=== Section Start ===

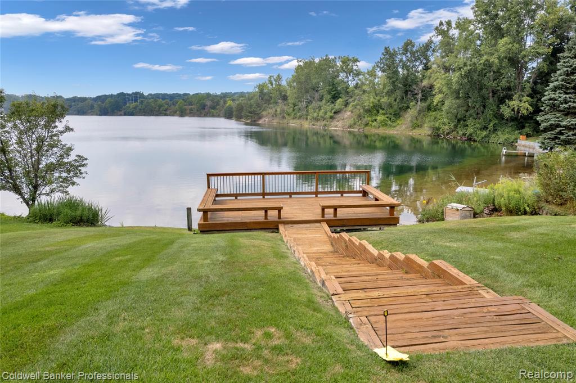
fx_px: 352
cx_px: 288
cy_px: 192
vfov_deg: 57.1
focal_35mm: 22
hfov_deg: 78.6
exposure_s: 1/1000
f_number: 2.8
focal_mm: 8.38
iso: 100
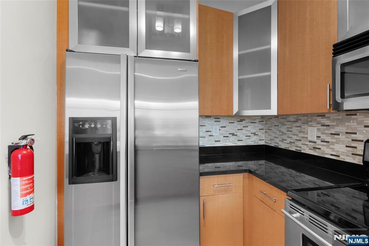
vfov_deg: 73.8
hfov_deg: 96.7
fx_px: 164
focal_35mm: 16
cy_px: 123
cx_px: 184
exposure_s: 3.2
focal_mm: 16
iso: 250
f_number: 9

=== Section End ===

Reproduce the listing above exactly, excluding all pictures.

fx_px: 352
cx_px: 288
cy_px: 192
vfov_deg: 57.1
focal_35mm: 22
hfov_deg: 78.6
exposure_s: 1/1000
f_number: 2.8
focal_mm: 8.38
iso: 100
vfov_deg: 73.8
hfov_deg: 96.7
fx_px: 164
focal_35mm: 16
cy_px: 123
cx_px: 184
exposure_s: 3.2
focal_mm: 16
iso: 250
f_number: 9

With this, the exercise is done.